Jour après jour, nous suivons ces allées et venues, et aussi ce va-et-vient entre présent et passé. La malade est immobilisée, autour d’elle on se déplace. On vient à son chevet, on la quitte. Elle-même, pour continuer à vivre, dans le lit où elle est clouée, se prépare à un voyage en Suisse où elle compte s’installer quand elle sera guérie. Son mari, pris par son travail, se faufile dans les embouteillages et prend la direction de l’hôpital quand il le peut. Mais il y a aussi Win, le petit garçon, dont il doit assurer les trajets entre l’école, la maison, la chambre de sa mère.
Difficultés de circulation, problèmes de voiture, aléas des transports en commun, escaliers à descendre, ascenseurs à emprunter, peur d’être en retard : le narrateur, malgré la fatigue, est fidèle aux rendez-vous avec Paule, qui tient tant à leurs conversations. L’a-t-il décidé ? Y est-il forcé ? Non, c’est un courant qui l’emporte, sans qu’il s’y oppose. Stéphane, l’ami qui l’a initié à l’alpinisme, se jouait de l’immobilité. C’était le maître du geste juste. Avec lui, l’élan du corps ouvrait sur une joie de vivre pleine et partagée. La guerre les a séparés. Quand il a appris la mort de Stéphane, dans des circonstances non éclaircies, il n’a eu de cesse d’en savoir plus, est reparti sur ses traces, sans se douter alors que c’est encore en mouvement, face à l’inéluctable, que ce premier de cordée avait lancé son dernier défi.
Avec une superbe simplicité de ton, Bauchau dit ce qui se meut entre les hommes, entre les femmes, entre les hommes et les femmes. Dans le mouvement de la vie. « Ainsi nous vivons entourés, protégés par l’attention de quelques êtres qui nous sont peu à peu arrachés. »
Commentaires
Merci pour votre commentaire et je me suis empressé d'acheter ce roman
d'un auteur qui fait honneur à la littérature belge et je ne manqueria pas de le commenter prochainement sur mon blog.

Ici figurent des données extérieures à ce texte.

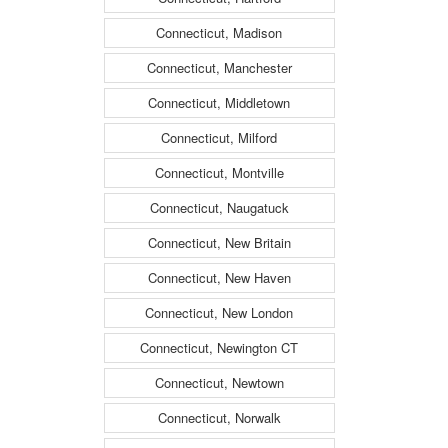
Connecticut, Madison
Connecticut, Manchester
Connecticut, Middletown
Connecticut, Milford
Connecticut, Montville
Connecticut, Naugatuck
Connecticut, New Britain
Connecticut, New Haven
Connecticut, New London
Connecticut, Newington CT
Connecticut, Newtown
Connecticut, Norwalk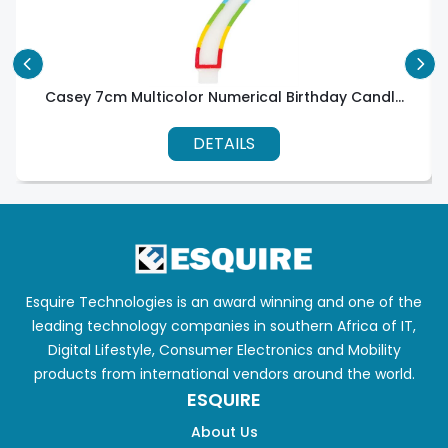
Casey 7cm Multicolor Numerical Birthday Candl...
DETAILS
Esquire Technologies is an award winning and one of the
leading technology companies in southern Africa of IT,
Digital Lifestyle, Consumer Electronics and Mobility
products from international vendors around the world.
ESQUIRE
About Us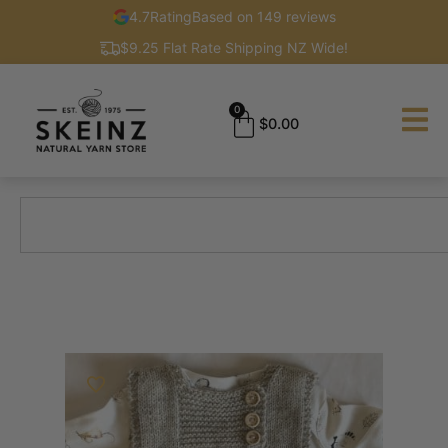
4.7
Rating
Based on 149 reviews
$9.25 Flat Rate Shipping NZ Wide!
0
$
0.00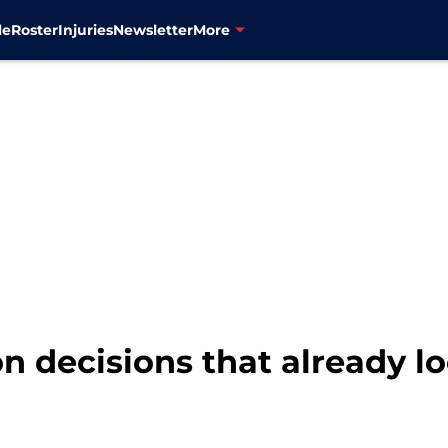
le
Roster
Injuries
Newsletter
More
n decisions that already lo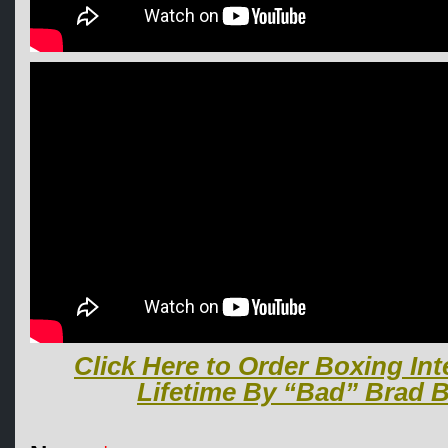
Click Here to Order Boxing Int
Lifetime By “Bad” Brad B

Bauchau m'est inconnu et je suis toujours surprise de constater combien la littérature, et l'art en général, ont du mal à traverser les frontières culturelles. A part Amélie Nothomb, les auteurs belges contemporains sont pratiquement inconnus ici en Espagne.
Le mouvement de la vie, la disparition d'êtres aimés, ces sujets me touchent et tu en parles si bien que je note le tout pour ma prochaine visite.
Merci de me remettre en mémoire Henri Bauchau. J'avais adoré son cycle sur la mythologie, et en particulier son Antigone qui pour moi est une pure merveille. Je suis comme ma sœur, je note le titre dans mon calepin et à ma prochaine visite d'une bonne librairie, je n'hésiterai pas. Merci A. de nous avoir mis l'eau à la bouche.
Ce roman est sur mon bureau, je l'ai commencé après avoir lu "Oedipe sur la route", ce livre m'a laissée dans l'expectative : je n'avais de cesse de le finir et étais envahie de sentiments contradictoires, je sentais que c'était une grande oeuvre mais j'avais l'impression de passer à côté de son sens profond, je vais continuer la lecture de "Le boulevard périphérique", je n'avais pas vu votre billet et il me conforte dans mon choix.
J'ai terminé la lecture du livre et relu votre billet qui est d'une excellente justesse. Merci Tania.
Un très beau livre, d'un construction sidérante. J'ai beaucoup aimé, c'est un de mes coups de cœur.